Most inimical is the creation of an entire race of dependents on the benevolence of big government. So, the next time anyone comes along and says, “The age of big government is over”, let us all show him the patriotic one Malaysia finger and in unison say, up yours! — sakmongkol.blogspot.com

  1. #1 by monsterball on Saturday, 7 July 2012 - 2:09 am

    It is a net work of cronies and companies set up to beef up their bank accounts with billions “legally” with words like “commission” “willing buyer, willing seller” as their defense excuses.
    UMNO b rogues and thieves must keep stealing.
    Mahathir said “Money is Power”……and his party is now corrupted to the core.
    People Power will talk less.
    They will speak with their votes and that is why, Najib dare not announce the 13th GE date.
    PR Parliamentarians and politicians are doing a great job to keep exposing UMNO b sly hands tactics.
    They are like magicians, one moment we see it, next moment all money gone…with different styles different sly of hands tricks.

  2. #2 by k1980 on Saturday, 7 July 2012 - 7:28 am

    “When you know that in order to produce,
    you need to obtain permission
    from men who produce nothing,
    when you see that money is flowing to those
    who deal not in goods
    but in favours,
    when you see that men get rich more easily by graft rather
    than by work,
    and your laws no longer protect you against them
    but protect them against you,
    you know that your society is doomed.”
    ~ Ayn Rand

    http://zorro-zorro-unmasked.blogspot.com/2012/07/answer-my-friend-is-blowing.html

  3. #3 by Jeffrey on Saturday, 7 July 2012 - 8:35 am

    There are 5 famous quotes from (counting amongst them) Winston Churchill and Adrian Rodgers explaining why Socialism and Communism do not work fora society which according to them most voters (unfortunately) don’t know :-
    1. You cannot legislate the poor into prosperity, by legislating the wealth out of prosperity.
    2. What one person receives without working for, another person must work for without receiving.
    3. The government cannot give to anybody anything that the government does not first take from somebody else.
    4. You cannot multiply wealth by dividing it.
    5. When half of the people get the idea that they do not have to work because the other half is going to take care of them; and when the other half gets the idea that it does no good to work, because somebody else is going to get what they work for, that is the beginning of the end of any nation.

  4. #4 by yhsiew on Saturday, 7 July 2012 - 8:35 am

    Rent-seeking goes against the very principle of meritocracy. An economy which practices rent-seeking is not sustainable in the long run.

  5. #5 by mauriyaII on Saturday, 7 July 2012 - 12:55 pm

    Malaysia is a fine example of a nation taken over by a corrupted coterie of rent seekers to whom hard work and industry are anathema. To maintain the status quo they have (in fact it was the evil mahathir mohamad Kutty) perpetuated a class of citizens who cannot live without handouts and crutches.

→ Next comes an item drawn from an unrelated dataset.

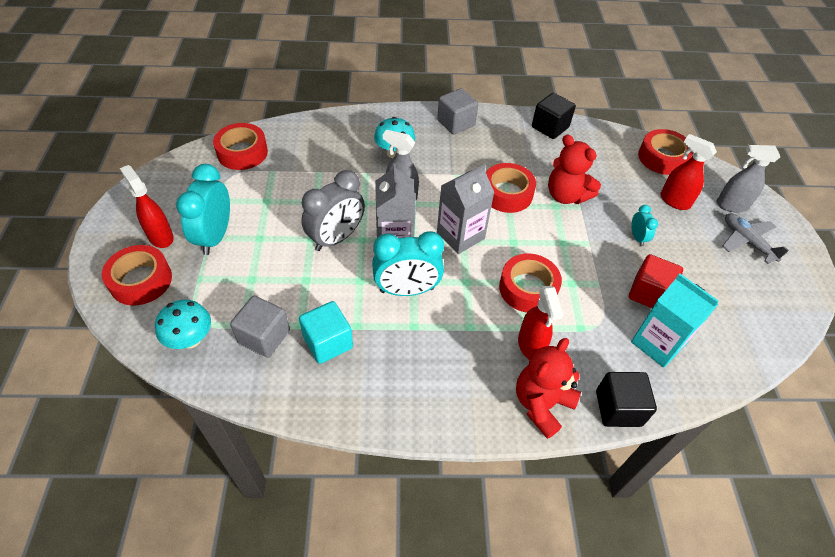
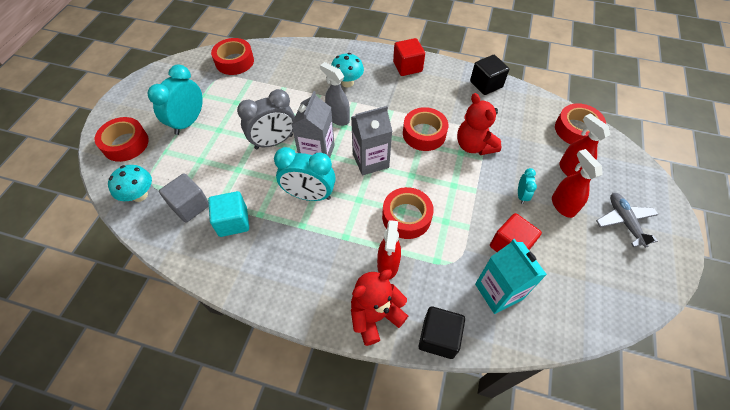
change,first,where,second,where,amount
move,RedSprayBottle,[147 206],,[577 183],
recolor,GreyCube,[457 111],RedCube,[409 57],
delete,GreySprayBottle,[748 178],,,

  6. #6 by rockdaboat on Saturday, 7 July 2012 - 2:39 pm

    Economic transformation?
    Please, don’t make me laugh!

  7. #7 by PoliticoKat on Saturday, 7 July 2012 - 9:41 pm

    I would also point out, even if one person was willing to study hard for no other reason aside for himself, he wouldn’t be able to change the class grade.

    One person cannot make a difference in centrally-directed arrangement. It requires a group effort of more than 50% of the actors in the class. In fact 90% of the class has to be working, anything less, and the work load becomes impossible.

    You can work 10% harder (90% productive) but not 40% harder (70% productive).